Lottery Duty is a 12 per cent duty on taking a chance or ticket in a lottery promoted in the UK.


Exemptions from Lottery Duty include the following:

  • Incidental non-commercial lotteries – commonly held at charity fund raising events, such as a bazaar, a fete, sporting or athletic event, dinner, etc. This will cover lottery tickets sold at football club annual dinners, Brownie fundraising events, etc.
    • They must be promoted wholly for a purpose other than private gain.
    • No more than £500 can be used from the proceeds of the lottery to buy prizes, but the value of donated prizes has no limit.
    • Tickets must only be sold and the results announced in each case at the event and while the event is taking place.
    • Similarly, no more than £100 can be used from the proceeds to pay for organising the lottery
  • Small society lotteries – this is a lottery promoted wholly on behalf of a society established and conducted for charitable purposes, for the purpose of enabling participation in, or of supporting, sport, athletics or a cultural activity, or for any other non-commercial purpose other than that of private gain.
    • This is subject to various conditions set out in the Gambling Act 2005, such as the proceeds cannot be more than £20,000, and at least 20 per cent of the proceeds of the lottery are applied to a purpose for which the society is conducted.
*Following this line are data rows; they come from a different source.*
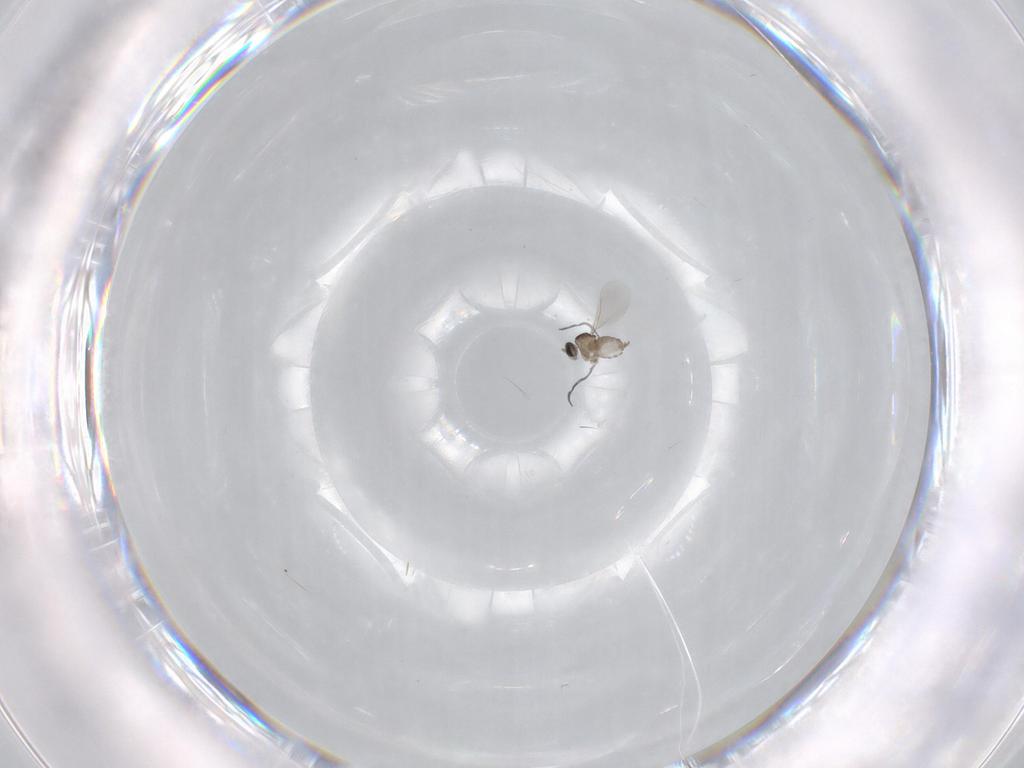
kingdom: Animalia
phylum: Arthropoda
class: Insecta
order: Diptera
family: Cecidomyiidae
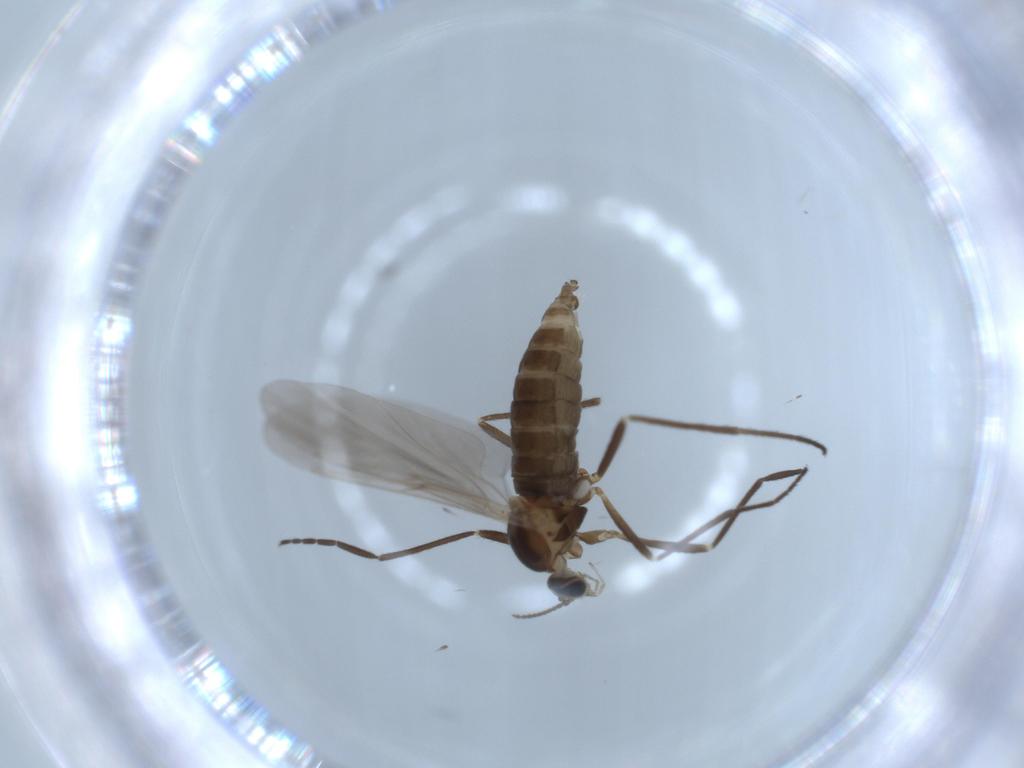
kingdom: Animalia
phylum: Arthropoda
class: Insecta
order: Diptera
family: Cecidomyiidae
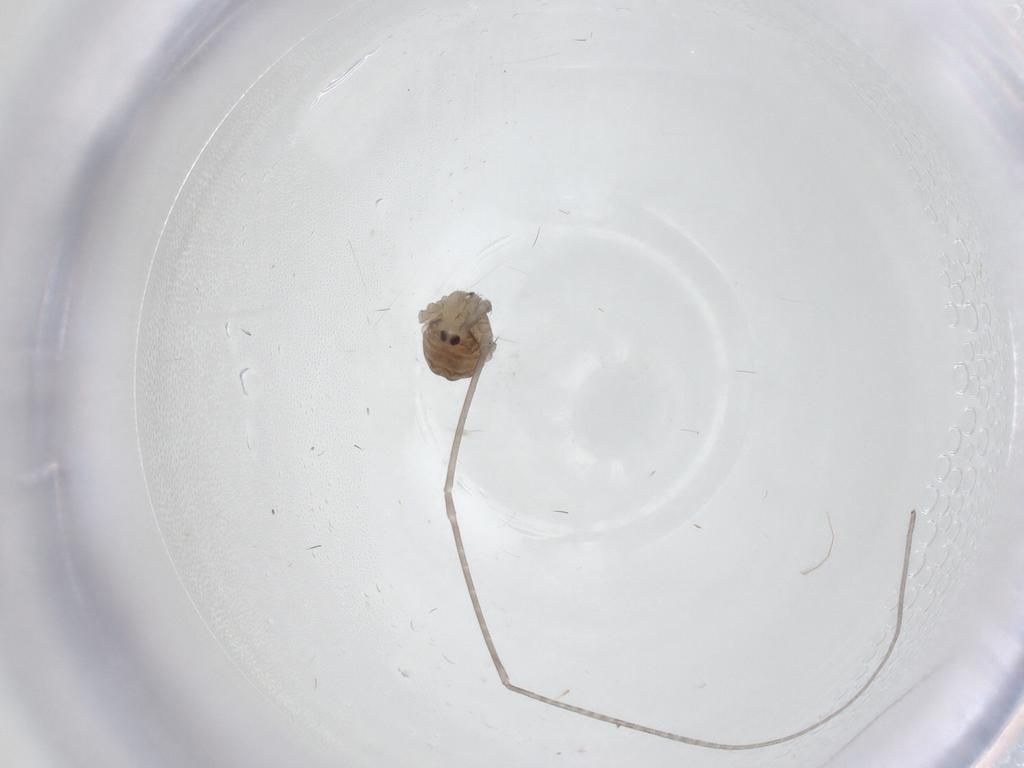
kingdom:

Licensing and registration

These types of lottery do not need a Gambling Commission license.

A small society lottery must be registered with the local authority in the area where the society’s principal premises are situated, and the licensee must comply with various regulatory procedures e.g. within three months of the last day of any lottery draw taking place, the licensee must send to the local authority a statement/return showing such particulars as arrangements for the lottery, the proceeds of the lottery and amounts deducted by the promoters.